Algeria president drops bid for fifth term

Erika Holt
March 14, 2019

Algerian President Abdelaziz Bouteflika bowed to unprecedented public protests Monday and promised not to seek a fifth term after 20 years in power.

Reutersreported "huge crowds" in cities across Algeria on Tuesday and a labor strike underway at the Mediterranean port city of Bajaia. But in the capital, aside from a few hundred protesters, life carried on normally.

Algerian media and protest leaders expect Monday to be a decisive day for the gas-rich North African country after Bouteflika returned home Sunday from two weeks in a Swiss hospital.

The president announced on Monday that a "national conference" would set a new date for polls that he would not contest.

While Brahimi is widely respected, he and other people of his generation may not fit the profile of figures who can deliver an energetic Algeria full of fresh ideas.

"The whole system must disappear immediately".

On Tuesday morning, dozens of people staged rallied in central Algiers, chanting: "We want this system to go". "Bouteflika and his regime can't lead a transitional phase simply because those who are the problem can't become the solution at the same time".

"There will not be a fifth term", Bouteflika said in a message carried by the official APS news agency, while suggesting that he would remain in office until his term expires on April 28. Ramtane Lamamra, who was Bouteflika's diplomatic adviser, was appointed deputy prime minister, it said. These will be thrashed out at "an inclusive and independent national conference" to involve "the largest possible and most representative participation of the Algerian society".

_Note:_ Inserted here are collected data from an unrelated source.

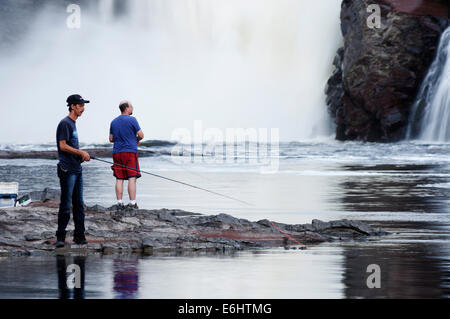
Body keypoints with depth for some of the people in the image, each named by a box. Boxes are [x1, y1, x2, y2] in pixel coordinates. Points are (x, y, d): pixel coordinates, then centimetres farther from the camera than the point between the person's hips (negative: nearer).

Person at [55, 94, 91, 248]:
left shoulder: (73, 123, 18)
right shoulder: (65, 123, -10)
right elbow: (63, 146, -16)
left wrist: (82, 155, 11)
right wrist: (81, 152, -13)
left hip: (77, 169, 9)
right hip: (67, 170, -9)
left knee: (79, 204, 10)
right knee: (66, 204, -8)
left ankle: (79, 236, 14)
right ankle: (60, 237, -4)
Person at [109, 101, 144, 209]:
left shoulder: (114, 122, 12)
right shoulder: (132, 120, -6)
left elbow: (111, 139, 15)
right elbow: (141, 135, -7)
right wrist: (137, 140, 13)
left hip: (117, 153, 5)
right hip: (130, 151, -5)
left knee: (119, 179, 5)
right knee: (132, 178, -4)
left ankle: (119, 203, 2)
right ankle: (132, 203, -8)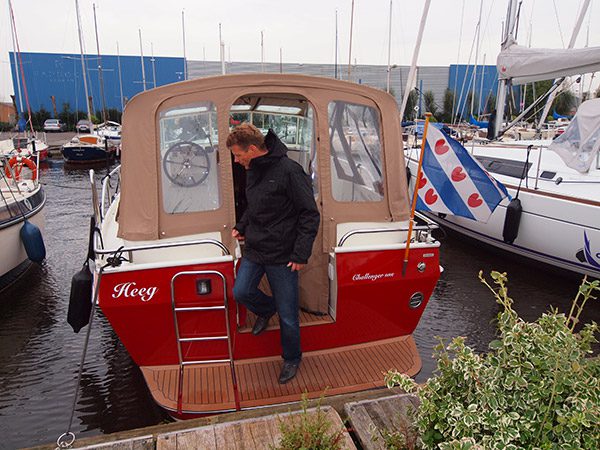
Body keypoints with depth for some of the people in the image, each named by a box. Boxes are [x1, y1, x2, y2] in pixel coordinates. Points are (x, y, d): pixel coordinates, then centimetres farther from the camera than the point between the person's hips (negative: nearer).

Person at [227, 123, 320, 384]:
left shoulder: (288, 171, -18)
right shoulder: (252, 171, 7)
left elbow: (310, 214, -17)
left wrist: (301, 254, -19)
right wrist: (241, 226, 12)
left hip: (282, 255, -7)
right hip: (254, 249, 7)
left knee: (287, 315, 4)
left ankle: (292, 358, 29)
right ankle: (266, 310, 33)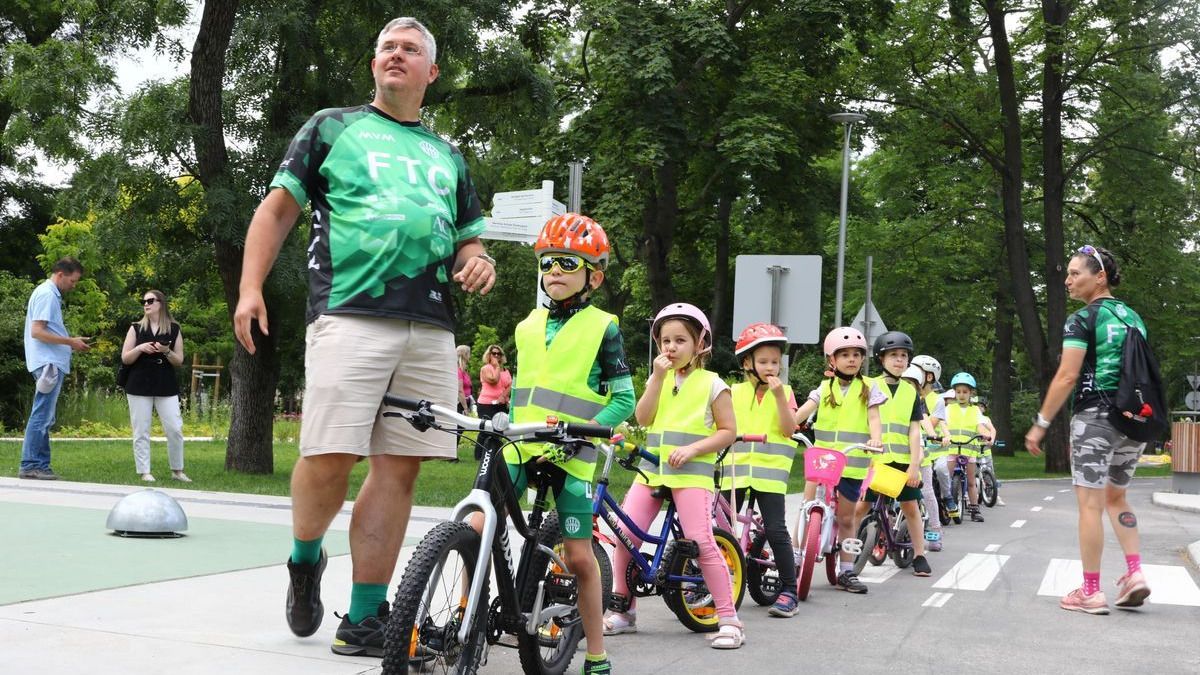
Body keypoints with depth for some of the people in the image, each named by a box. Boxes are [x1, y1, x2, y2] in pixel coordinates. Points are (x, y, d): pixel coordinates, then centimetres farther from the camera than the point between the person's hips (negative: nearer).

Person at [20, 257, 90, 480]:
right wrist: (70, 342, -16)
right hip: (48, 363, -11)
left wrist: (72, 341, 12)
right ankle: (29, 466, -7)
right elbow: (37, 332, -19)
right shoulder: (46, 294, -12)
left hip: (52, 364, 11)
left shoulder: (50, 294, 19)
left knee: (45, 418, 11)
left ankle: (41, 465, 15)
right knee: (41, 416, -9)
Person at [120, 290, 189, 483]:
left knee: (175, 429, -3)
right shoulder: (136, 328, 6)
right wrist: (140, 348, -14)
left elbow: (179, 361, 5)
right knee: (141, 432, 0)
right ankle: (144, 472, 7)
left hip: (166, 387, 0)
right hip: (139, 387, 0)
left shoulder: (174, 329, 5)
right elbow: (125, 358, 4)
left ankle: (177, 470, 10)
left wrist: (166, 352, -14)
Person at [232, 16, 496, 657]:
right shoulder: (332, 127, 16)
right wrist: (250, 288, -4)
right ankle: (305, 561, 18)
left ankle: (364, 619, 4)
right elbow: (277, 209, 9)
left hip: (431, 328, 4)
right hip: (349, 315, -3)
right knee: (330, 456, -13)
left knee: (397, 469, -2)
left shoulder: (447, 156, 26)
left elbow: (468, 238, 30)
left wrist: (479, 261, 4)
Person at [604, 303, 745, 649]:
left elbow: (728, 430, -1)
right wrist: (658, 377, -9)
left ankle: (729, 619, -4)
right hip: (651, 470, 5)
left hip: (692, 473, -4)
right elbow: (643, 418, -1)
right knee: (624, 535, -4)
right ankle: (622, 611, 12)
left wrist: (692, 449, -14)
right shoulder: (659, 379, 13)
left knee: (702, 543, -13)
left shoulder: (711, 383, 1)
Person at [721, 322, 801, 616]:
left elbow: (788, 429, -7)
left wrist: (779, 396, -16)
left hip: (769, 470, -2)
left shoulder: (784, 391, 5)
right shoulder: (734, 392, 8)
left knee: (776, 531, -5)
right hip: (735, 468, 2)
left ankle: (789, 592, 3)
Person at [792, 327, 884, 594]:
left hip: (852, 462, -1)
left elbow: (873, 417, -7)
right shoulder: (825, 388, 7)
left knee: (846, 518, 7)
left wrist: (876, 438, -28)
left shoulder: (868, 387, 4)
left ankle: (846, 571, 17)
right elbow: (804, 410, -6)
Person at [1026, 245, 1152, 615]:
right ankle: (1135, 573, 8)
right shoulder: (1133, 318, 13)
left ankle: (1091, 592, 1)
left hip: (1096, 415, -7)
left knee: (1090, 503, -2)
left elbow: (1066, 377, -14)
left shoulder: (1083, 320, -8)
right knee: (1116, 497, 20)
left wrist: (1040, 424, -9)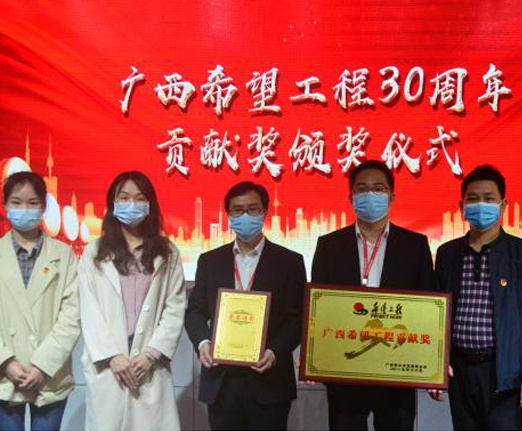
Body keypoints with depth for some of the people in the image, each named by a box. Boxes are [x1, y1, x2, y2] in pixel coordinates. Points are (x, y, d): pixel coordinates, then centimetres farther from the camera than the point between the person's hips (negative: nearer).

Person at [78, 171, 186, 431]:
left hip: (151, 365, 0)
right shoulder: (94, 253, 8)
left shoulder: (167, 253, 9)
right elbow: (89, 310, 2)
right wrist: (112, 355, -8)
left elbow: (175, 307, 2)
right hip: (106, 364, 0)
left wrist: (151, 353, -8)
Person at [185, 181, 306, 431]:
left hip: (268, 381, -2)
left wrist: (275, 352, -16)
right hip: (220, 380, 2)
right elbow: (195, 310, 10)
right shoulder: (209, 261, 9)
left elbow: (297, 318, -2)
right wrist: (202, 342, -9)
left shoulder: (289, 262, 1)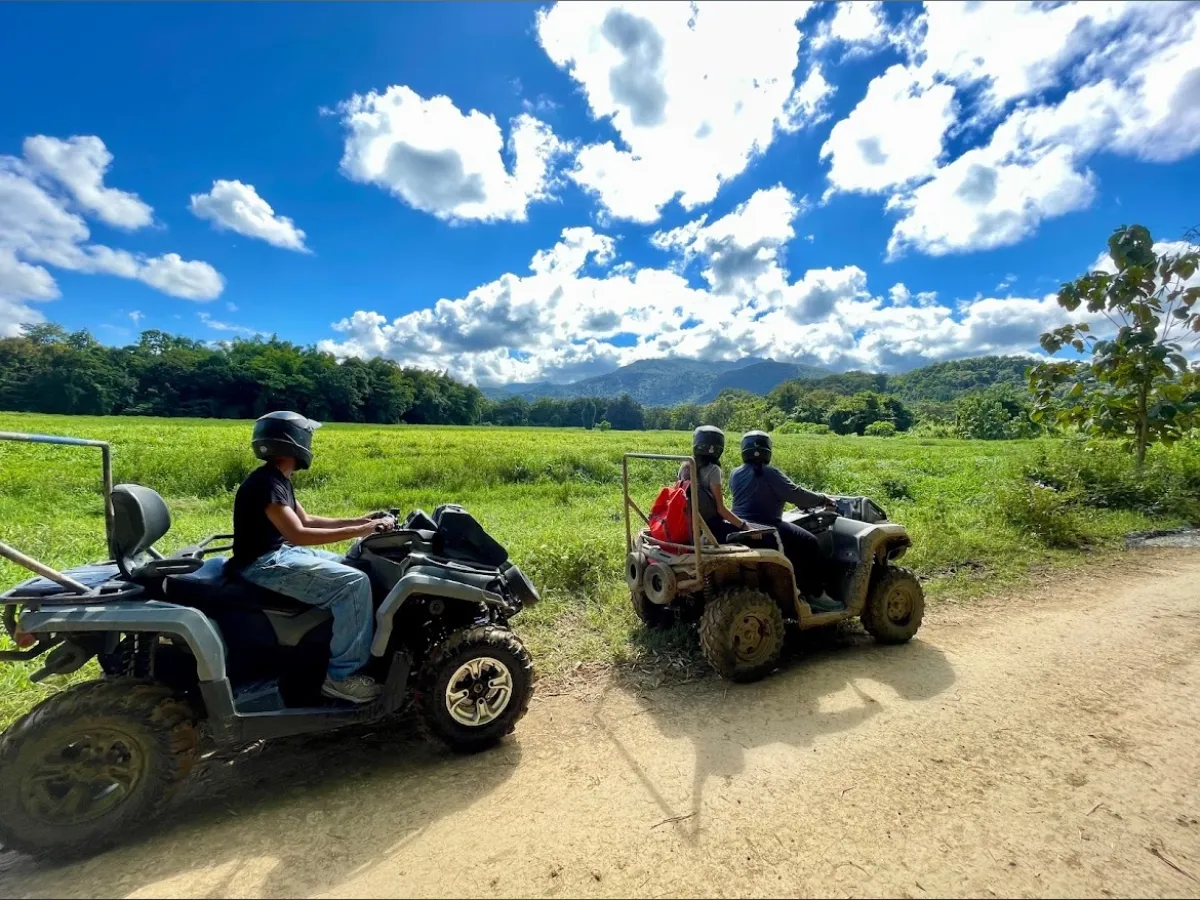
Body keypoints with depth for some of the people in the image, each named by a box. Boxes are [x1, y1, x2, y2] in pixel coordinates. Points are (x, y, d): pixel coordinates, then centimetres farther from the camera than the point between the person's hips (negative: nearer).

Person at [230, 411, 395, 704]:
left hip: (280, 553, 10)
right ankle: (342, 675, -11)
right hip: (264, 564, -10)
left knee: (354, 569, 12)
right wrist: (357, 532, -29)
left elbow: (306, 520, 16)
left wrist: (358, 521, 7)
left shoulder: (278, 479, 11)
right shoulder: (266, 482, -21)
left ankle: (368, 651, 16)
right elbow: (298, 534, -30)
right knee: (354, 584, -21)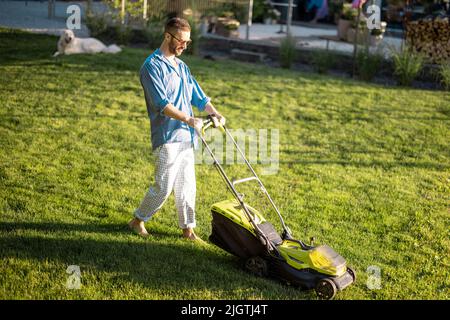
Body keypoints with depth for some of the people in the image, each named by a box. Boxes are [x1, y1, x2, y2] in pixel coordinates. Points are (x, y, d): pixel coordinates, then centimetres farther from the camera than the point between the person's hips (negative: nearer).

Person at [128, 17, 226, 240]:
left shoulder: (181, 67, 17)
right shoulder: (152, 66, -10)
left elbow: (198, 96, 17)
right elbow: (161, 103, -20)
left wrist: (215, 114, -1)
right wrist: (188, 119, -28)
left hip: (186, 137, 8)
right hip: (168, 138, -8)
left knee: (187, 186, 11)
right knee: (163, 187, -3)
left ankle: (188, 228, 20)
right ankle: (138, 220, 16)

Algerian president back home amid mass protests against him
Algerian president returns home after 'routine medical checks' in Geneva

"Justice must keep its distance from political tensions", he said.

Young Algerians are desperate for jobs and angry at unemployment, corruption and an elderly elite.

The election process was thrown into chaos on Monday when the current President bowed to the pressure of weeks of mass demonstrations, promising a transition to a new government.

"I think it's a sign of maturity".

"I think Algeria has drawn lessons from what's happened elsewhere", she said, adding the population has no appetite for revisiting its bloody past.

The protests have shattered years of political inertia and unsettled Algeria's opaque but powerful security establishment.

One of them includes a prominent lawyer and activist Mustafa Bouchachi, who has gained a wide following on Facebook during the protests. But critics on Algerian social media Tuesday dismissed him as a symbol of a has-been generation and member of the global elite who has spent too much time overseas to understand Algeria's current reality. Like the government, many of Algeria's traditional opposition parties are largely discredited by the public.